デンソーの社会貢献活動の基本方針は3つ。①社会の持続的な発展のため社会貢献活動を推進し、信頼され共感される企業をめざす。②社員が自主的に社会貢献活動に参加する風土づくりに努める。③積極的な情報発信と、地域との双方向のコミュニケーションを通じ、信頼関係を深める。そして、重点活動の3分野は、環境教育や生物多様性などの「環境との共生」、交通安全や被災地支援などの「安心・安全」、青少年育成や障がい者支援などの「人づくり」である。体制としては、総務人事本部総務部の中にある社会貢献推進課に10名の社員が所属しており、私は被災地支援や障がい者福祉支援、社員のボランティアへの後押し支援を担当している。
〇コロナ禍における社会貢献活動の考え方
社員が感染を広げる側にならないように、緊急事態宣言発令地域への往来禁止、社内外の面着でのイベント参加自粛、プライベートでの不要不急の外出自粛など、厳しい社内ルールを設けている。このことから、リアルイベントでの社会貢献活動や社員へのボランティアの後押しが難しい状況になっている。そのような中、つながりのある自治体や地域団体からは、コロナ禍による様々な問題があるため支援してもらえないかという声があった。一方、社員300人が登録している社内のボランティアチームからも、何か支援活動ができないかという声もあった。そのため、社会貢献活動を止めるのではなく、感染対策をしながら社員のボランティア活動を後押ししていくこととなり、自宅でできるボランティア、オンラインイベントの推進、少人数でできる活動など、工夫しながら進めている。
〇コロナ禍におけるイベント実施
会社主導の施策として、「デンソーサイエンススクール」と「デンソーグループWebハートフルまつり」がある。サイエンススクールは、経産省「社会人講師活用教育支援プロジェクト」を通じて2008年から始まっており、自動車部品モーターを作っていることから、社員やOBが小学5年生にモーターの出前授業を実施。三河地区12市町106校を対象に、累計5万人に受けてもらっている。今年度はコロナ禍で学校敷地内に入るのが困難となったが、学校側からのニーズも強く、ケーブルテレビキャッチに協力いただき動画教材を製作して各小学校に無償配布をした。動画教材は好評いただいているが、子どもたちと実際に会って授業をしたいという声もあり、状況に応じて対面授業に戻していきたいと考えている。ハートフルまつりは、2012年から開催している社会貢献に特化した企画で、地域団体と社員をつなぐ定着イベントである。今回はリアル開催が難しいため、デンソー初のオンラインイベントとしてYouTubeチャンネルを開設し、Webハートフルまつりとした。目玉コンテンツとして、多文化共生リソースセンター東海の土井氏、ボラみみより情報局の織田氏、愛知淑徳大CCCの秋田氏に協力いただき、県内にある課題を知ってもらうワークショップを実施。地域16団体の活動紹介の動画や、社員ボランティアチームの活動紹介などもある。皆さんにも時間のある時にぜひ視聴していただきたい。(※Webハートフルまつり: https://www.youtube.com/channel/UC8cdJcaH_X4bI-i2Z8gmzAQ)

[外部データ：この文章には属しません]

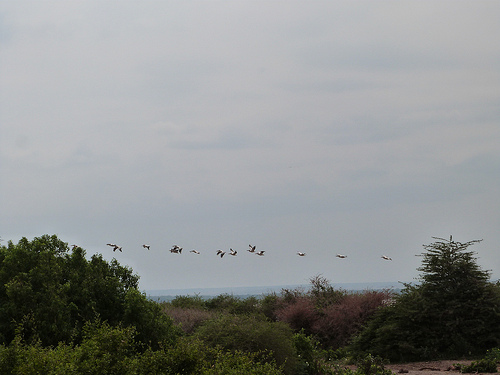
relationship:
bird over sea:
[381, 253, 393, 261] [143, 275, 499, 305]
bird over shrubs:
[381, 253, 393, 261] [157, 275, 400, 340]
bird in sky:
[336, 252, 347, 258] [0, 0, 500, 303]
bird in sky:
[296, 250, 306, 257] [0, 0, 500, 303]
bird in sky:
[256, 249, 265, 257] [0, 0, 500, 303]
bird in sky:
[107, 242, 122, 252] [0, 0, 500, 303]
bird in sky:
[248, 244, 256, 253] [0, 0, 500, 303]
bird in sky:
[229, 246, 237, 258] [0, 0, 500, 303]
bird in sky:
[215, 247, 225, 258] [0, 0, 500, 303]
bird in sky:
[191, 248, 201, 254] [0, 0, 500, 303]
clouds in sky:
[0, 0, 499, 229] [0, 0, 500, 303]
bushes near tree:
[271, 288, 389, 343] [0, 233, 139, 356]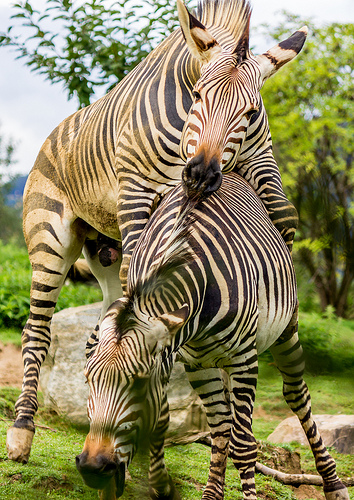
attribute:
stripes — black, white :
[45, 61, 200, 207]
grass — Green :
[7, 378, 287, 487]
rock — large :
[41, 299, 183, 436]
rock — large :
[45, 279, 215, 435]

Webハートフルまつりは、東海地方の大学生ベンチャー企業である株式会社好生館プロジェクトに動画コンテンツ製作を委託した。好生館プロジェクトは「FIND THE TOKAI(https://find-bm.com)」という東海地方の魅力や頑張っている団体を紹介サイトの立ち上げにも関わっている。サイト上でネットショッピングも可能で、NPO法人や社会福祉法人等の商品を掲載し販売することもできる。関心のある方はつなぐことができるため、連絡をいただきたい。

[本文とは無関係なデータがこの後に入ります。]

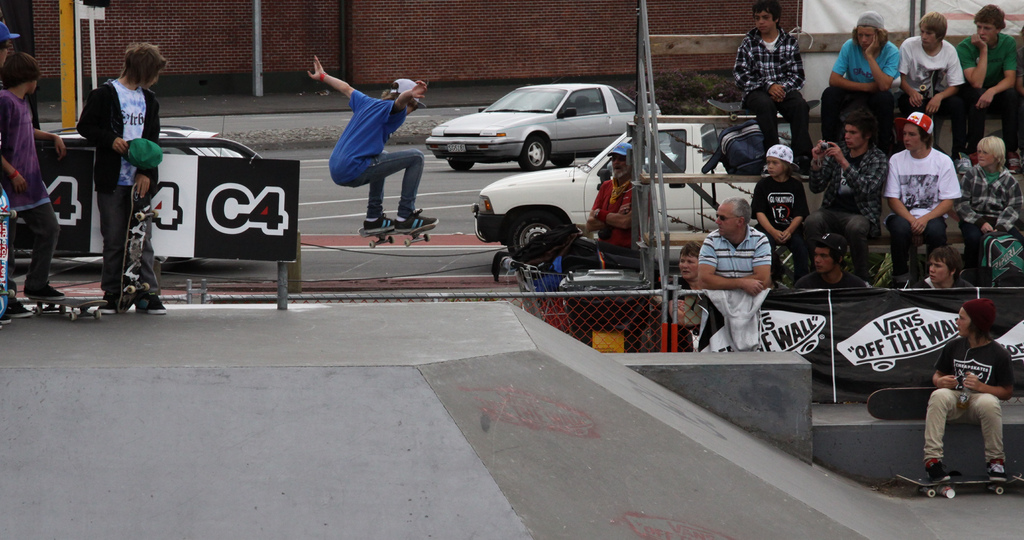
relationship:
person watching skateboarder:
[910, 288, 1021, 503] [312, 29, 459, 259]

社員ボランティア活動支援としては、ちょボラ活動や児童養護施設への支援などがある。ちょボラ活動では、社員が休み時間や自宅でできるボランティアを展開。約700枚の布マスクを製作し、ボラみみより情報局を通じて300の地域団体へ寄贈。デンソーには聴覚障がい者の社員が400人いるが、マスクで相手の口が隠れると口話が困難となる。そのため、OHPフィルムでクリアマスクを製作し、聴覚障がい者がいる全職場の同僚に配布した。RSYから情報を得て、ゴミ袋で作る感染防止用ガウンを200着製作し寄贈も行った。おたがいさま会議で話題提供があったコロナ禍で帰国困難となった外国人支援をしている徳林寺に対しては、社員によるフードドライブ活動を行い、米60㎏、袋麺130食、缶詰30個なども寄贈。児童養護施設への支援としては、製造所敷地内にあるミカン畑と施設をオンラインでつなげてのミカン狩りを行った。子どもたちが選んだミカンを社員が収穫し、翌日に社員がメッセージを添えて直接お届け。皆さんの笑顔が見られる活動となった。その他にも、子どもに人気の映画DVDとプロジェクターを寄贈して上映会も実施。福祉施設から商品が売れないという相談もあり、魅力的な商品開発支援として、デザインが得意な社員が協力して一緒にテディベアづくりを行っている。好きなことを活かした社会貢献として、社員が趣味で作っている野菜を徳林寺や地域の子ども食堂に寄贈もしている。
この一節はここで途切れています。